People were well supported to participate in activities outside of the home, such as the cinema or shopping. However, some people said they were bored because there was nothing to do when they were at home. Staff offered people activities in the home, but said they were not well attended by people who use the service.

Care plans were individual to each person and contained all of the relevant information to enable staff to meet people’s care needs. Staff were responsive to changes in people’s health conditions and took appropriate action when necessary.

We found two breaches of the Health and Social Care Act 2008 (Regulated Activities) Regulations 2010. The provider did not regularly seek the views of people who use the service, those acting on their behalf or staff. Staff were not properly supported to provide care to people who use the service. This was because staff did not receive appropriate training, supervision and appraisal. You can see what action we told the provider to take at the back of the full version of this report.

We recommend the service considers NICE guidance ‘Managing medicines in care homes’.

6, 10 June 2013

During a routine inspection

People's privacy, dignity and independence were respected. One person told us staff 'treat me with respect' and 'they're really nice'. People expressed their views and were involved in making decisions about their care and treatment.

People's needs were assessed and care and treatment was planned and delivered in line with their individual care plan. People confirmed they were involved in their care planning. One person said "I am happy with everything".

People who use the service were protected from the risk of abuse, because the provider had taken reasonable steps to identify the possibility of abuse and prevent abuse from happening.

We looked at the training records of five members of staff. They contained evidence of appropriate training, supervision and appraisal. Staff told us they felt well supported by managers and they had enough training to enable them to meet the needs of the people they support.

**DATA EXTRACT**

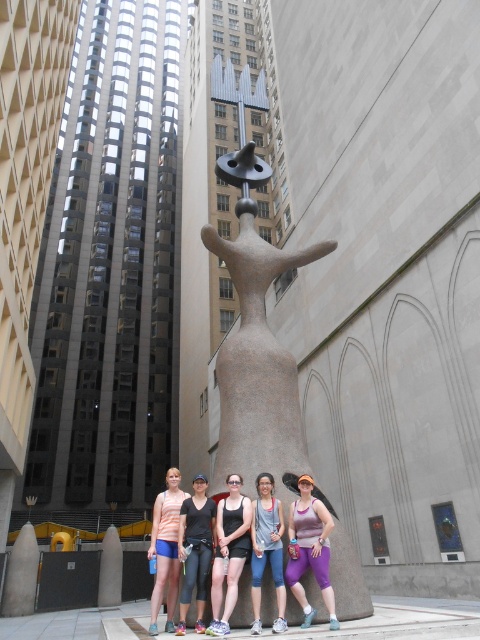
Is purple leggings at center positioned behind gray fabric tank top at center?

No, purple leggings at center is in front of gray fabric tank top at center.

Is purple leggings at center shorter than gray fabric tank top at center?

No, purple leggings at center is not shorter than gray fabric tank top at center.

The image size is (480, 640). What do you see at coordinates (310, 548) in the screenshot?
I see `purple leggings at center` at bounding box center [310, 548].

Where is `purple leggings at center`? This screenshot has width=480, height=640. purple leggings at center is located at coordinates (310, 548).

Based on the photo, is matte black tank top at center further to the viewer compared to gray fabric tank top at center?

No, it is not.

Between point (225, 618) and point (282, 532), which one is positioned in front?

Positioned in front is point (225, 618).

Is point (222, 628) positioned behind point (257, 628)?

That is False.

Locate an element on the screen. This screenshot has width=480, height=640. matte black tank top at center is located at coordinates (228, 552).

Between point (262, 289) and point (254, 625), which one is positioned behind?

Positioned behind is point (262, 289).

At what (x,y) coordinates should I click in order to perform the action: click on brown stone statue at center. Please return your answer as a coordinate pair (x, y). The width and height of the screenshot is (480, 640). Looking at the image, I should click on (255, 337).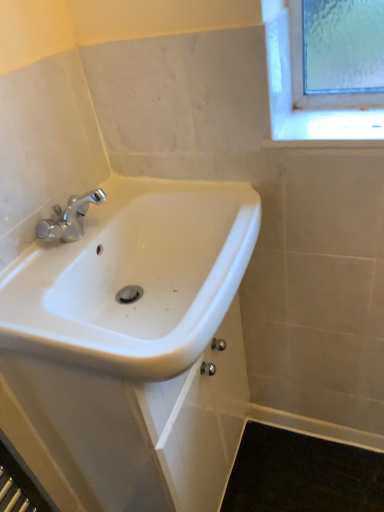
Describe the element at coordinates (134, 277) in the screenshot. I see `white glossy sink at center` at that location.

Measure the distance between white glossy sink at center and camera.

white glossy sink at center and camera are 60.55 centimeters apart.

Where is `white glossy sink at center`? This screenshot has height=512, width=384. white glossy sink at center is located at coordinates (134, 277).

Where is `white glossy sink at center`? white glossy sink at center is located at coordinates (134, 277).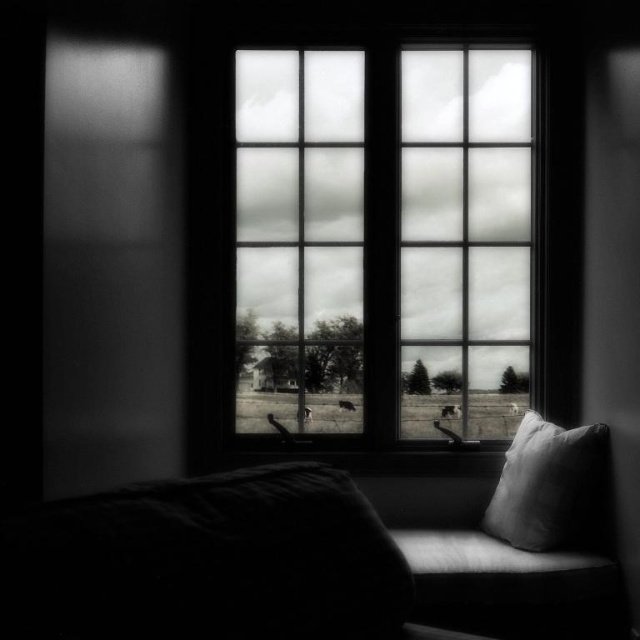
Question: Which object appears closest to the camera in this image?

Choices:
 (A) clear glass window at center
 (B) dark fabric at lower left

Answer: (B)

Question: Which point is farther from the camera taking this photo?

Choices:
 (A) (262, 515)
 (B) (529, 445)
 (C) (346, 172)

Answer: (C)

Question: Does clear glass window at center appear under white soft pillow at lower right?

Choices:
 (A) no
 (B) yes

Answer: (A)

Question: Is clear glass window at center smaller than dark fabric at lower left?

Choices:
 (A) yes
 (B) no

Answer: (B)

Question: Is dark fabric at lower left further to camera compared to white soft pillow at lower right?

Choices:
 (A) yes
 (B) no

Answer: (B)

Question: Which object is positioned closest to the clear glass window at center?

Choices:
 (A) dark fabric at lower left
 (B) white soft pillow at lower right

Answer: (B)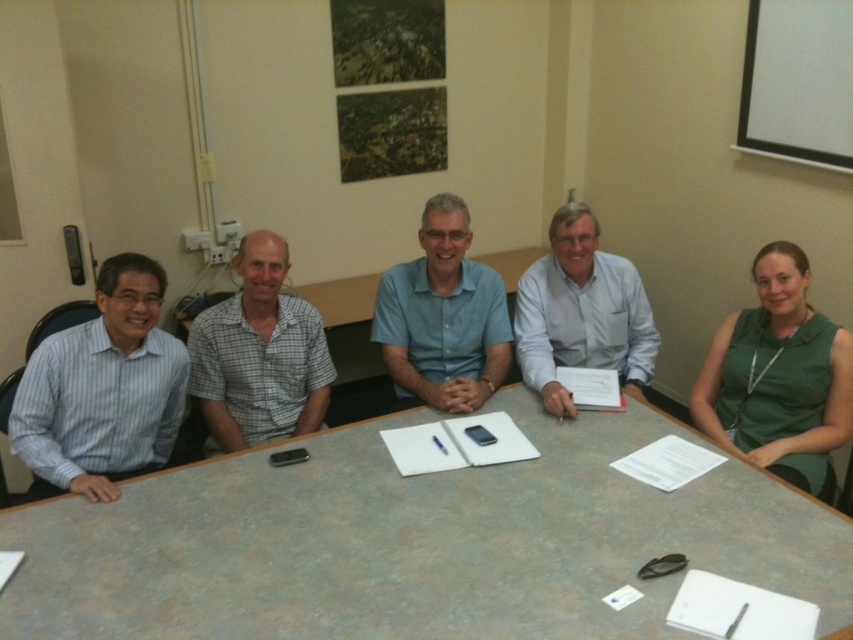
You are sitting at the conference table and need to pass a document to the person wearing the blue cotton shirt at center. Which direction should you move to reach them?

The blue cotton shirt at center is located at point (444, 316), so you should move towards the center of the table to reach them.

You are organizing a group photo and need to arrange the two men in the center of the conference table. The checkered fabric shirt at center and the blue cotton shirt at center are sitting next to each other. Which of their shirts has a narrower width to allow for more space between them?

The checkered fabric shirt at center has a narrower width than the blue cotton shirt at center, so arranging them with the checkered fabric shirt at center closer to the edge would provide more space between them.

You are attending a meeting and need to pass a document to the person wearing the white shirt at center without disturbing others. Which direction should you move relative to the checkered fabric shirt at center?

You should move to the right side of the checkered fabric shirt at center to reach the white shirt at center, as the checkered fabric shirt at center is positioned on the left side of the white shirt at center.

**TASK SET**
1 – Answer these questions using the care home inspection report.
(a) What two places are given as examples of activities outside the home?
(b) Whose guidance on managing medicines in care homes does the report recommend the service consider?
(c) How many members of staff had their training records looked at during the routine inspection?
2 – Write the next part of the care home inspection report, picking up after its final sentence.

**ANSWER SECTION**
1 –
(a) The cinema and shopping.
(b) NICE guidance.
(c) Five.

2 –
People who use the service, their representatives and staff were asked for their views about the care and treatment provided and these were acted on. The provider had processes in place to regularly identify, assess and manage the risks relating to the health, welfare and safety of people who use the service and others.

We spoke with the person managing the service on the day of our inspection. Throughout this report, we have referred to this person as the acting manager. The location did not have a registered manager at the time of our inspection.

17 January 2013

During a routine inspection

Before people received any care or treatment they were asked for their consent and the provider acted in accordance with their wishes. The provider had appropriate policies in place with regard to seeking consent and considering people's capacity under the Mental Health Act.

People's needs were assessed and care and treatment was planned and delivered in line with their individual care plan. We spoke with nine people who use the service. All of them told us they were involved in their care planning. One person said 'suggestions about my care are respected and acted upon'. Another said 'staff are very supportive of my choices'.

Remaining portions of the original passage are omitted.